Comunque sei messa proprio male.
le dichiarazioni di Lippi non mi stupiscono, il calcio sarà forse un mondo che non accoglie i gay a braccia aperte, ma è sicuramente un mondo pieno di gente ignorante. non credo di aver mai sentito delle baggianate così assurde, tipico atteggiamento dell'italiano medio, bigotto, pressapochista, falso come Giuda. Il calcio non è "roba da gay" ....allora come mai sulle testate di moda vediamo personaggi come Beckham e Ljiundberg(scusate non so lo spelling giusto)fasciati da slippini che fanno di tutto per evidenziare le loro "enormi" protuberanze, e che altro non fanno se non riprendere l'iconografia omosessuale di artisti come Tom of Finland??? e poi cos'è sta storia che se uno è gay non può fare la doccia con gli etero o dividere gli spogliatoi perchè sennò gli verrebbe immancabilmente un'erezione??? essere gay non vuol dire essere un animale che non riesce a controllare i propri istinti, che Lippi ci faccia un piacere e vada a parlare di calci d'angolo e rigori, ma che lasci perdere argomenti a lui completamente ignoti (evidente dalle sue parole)
Alcuni commenti qua dentro farebbero invidia alla Santa Inquisizione Spagnola... Vivete e lasciate vivere, facendovi i C***i vostri..

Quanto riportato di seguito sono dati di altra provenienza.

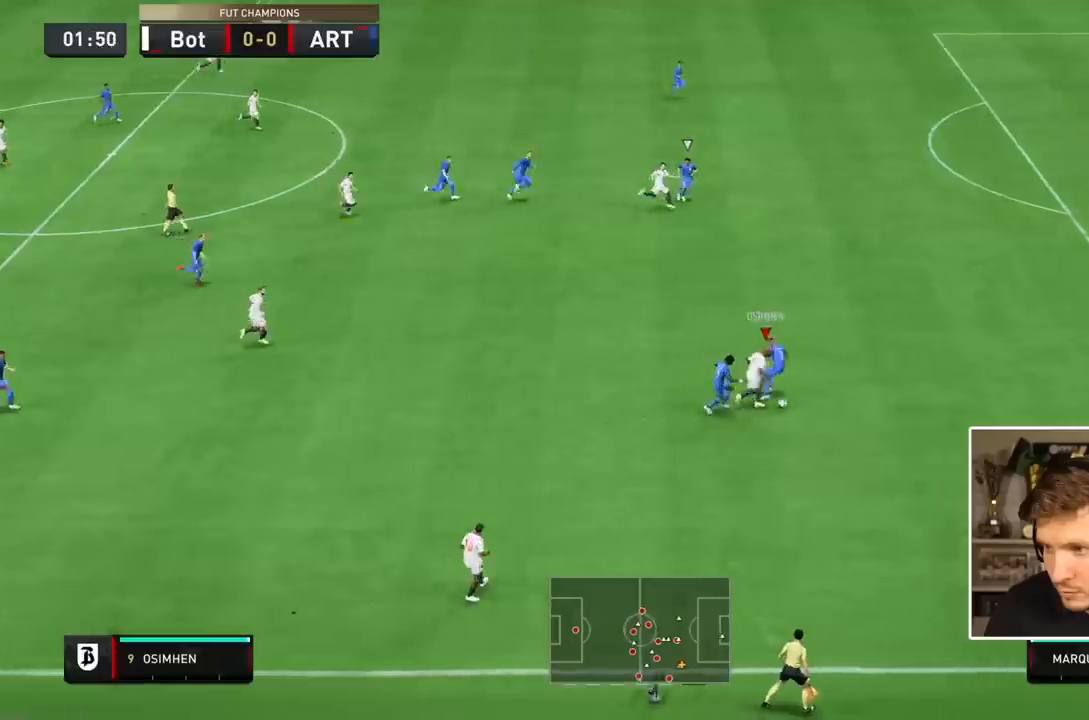
Gameplay with a controller (PlayStation layout); each line is a JSON object with the inputs held at the frame after it. "events" lists button and stick changes between this image and that frame as [ms after this image, input, new state], when the widget could be followed in between. Not read: L3 R3.
{"buttons": ["R2"], "events": []}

Viercowood era gay dichiarato...
un calciatore gay non lo dice certo perche (giustamente) pensa che alla gente non gliene freghi un @#$% come a voi non vi frega niente che io sono eterosessuale,
il vero problema è che non è vero che alla gente non gliene frega 1 @#$% come dimostrano i commenti scritti da emeriti ignoranti e cafoni qua sotto che si credono MIGLIORI! ma siete proprio i peggio! fate vivere alla gente la propria sessualità in pace *******!!!

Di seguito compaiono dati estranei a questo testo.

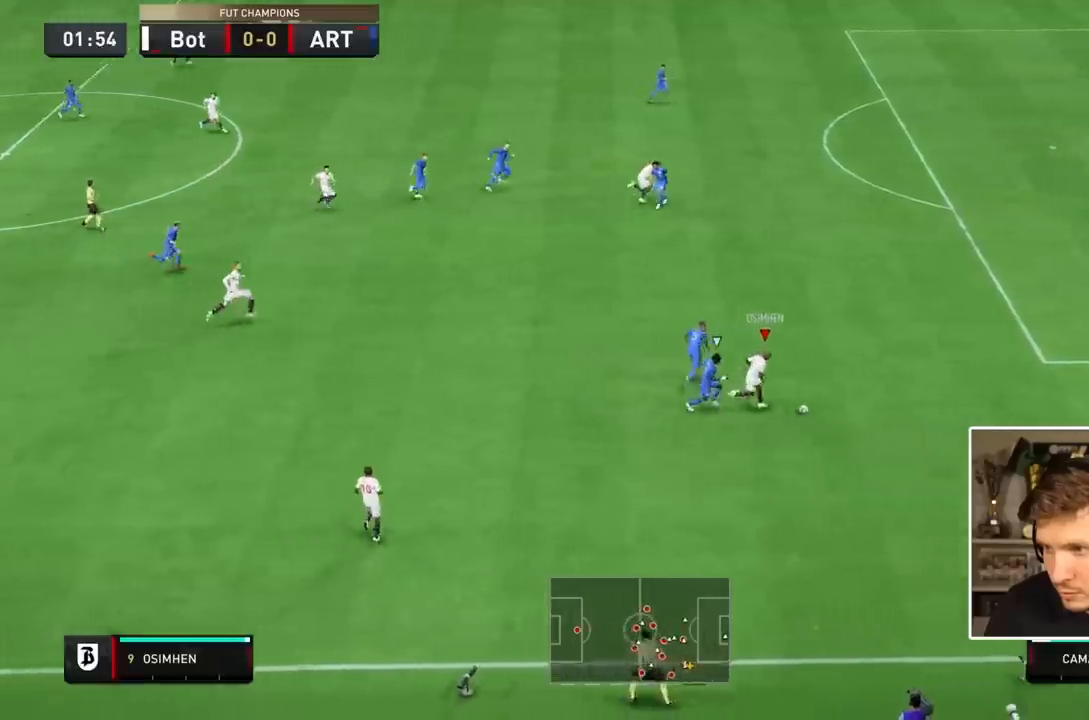
{"buttons": ["R2"], "events": []}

non riesco propio a capire. perchè bisogna dare una spiegazione a tutto. le cose accadono perchè devono accadere. l'omosessualità esiste da quando esiste il mondo, tra gli animali (che tra l'altro è tutto da dimostrare che siano peggio di noi come dicono alcuni...) è una cosa naturale. nei grandi popoli vissuti prima e dopo cristo, era una pratica normale ( greci-romani-arabi ecc...) la cosa importante è che, come tutto, non sia un comportamento forzato ma il normale essere del propio io. le persone vanno rispettate per la loro serietà, la loro onestà la loro professionalità il loro approccio con il prossimo ed il rispetto del prossimo, non per il loro orientamento sessuale....poi per chiudere vorrei fare una domanda a tutti coloro che hanno voglia di rispondere: se vi venisse chiesto di scegliere per la propia squadra del cuore tra due giocatori uno gay ma forte come MARADONA ed uno macho e superdotato grande scopatore pieno di donne e di muscoli ma che nel calcio è una PIPPA, voi chi scegliereste??? BE' FATEMI SAPERE...IO ADDIRITTURA PER AVERLO NELLA MIA SQUADRA UN NUOVO MARADONA MI CI ISCRIVO ALL'ARCIGAY.... BACI A TUTTI MENO CHE A QUELLA CHE HA SCRITTO TUTTE QUELLE STRONZATE ( MA N'DO VIVI???? A RIDICOLA )FATTE CURA' DA UN DOTTORE MA DEVE ESSERE PURE BRAVO....ED EVITA DI METTERE AL MONDO FIGLI PERCHE' SE E' VERO CIO' CHE HAI SCRITTO...NON VIVREBBERO PROPIO BENE....PAOLINO
Ma che razza di articolo è? Se uno è gay chissenefrega!!!!!
Basta che non si inchiappetti a tradimento gli altri nello spogliatoio!!! Ah ah ah
C'è bisogno di fare tutto questo casino?
I problemi del nostro calcio sono altri, come per esempio la scarsa cura e considerazione per i vivai e i settori giovanili, altro che i calciatori gay!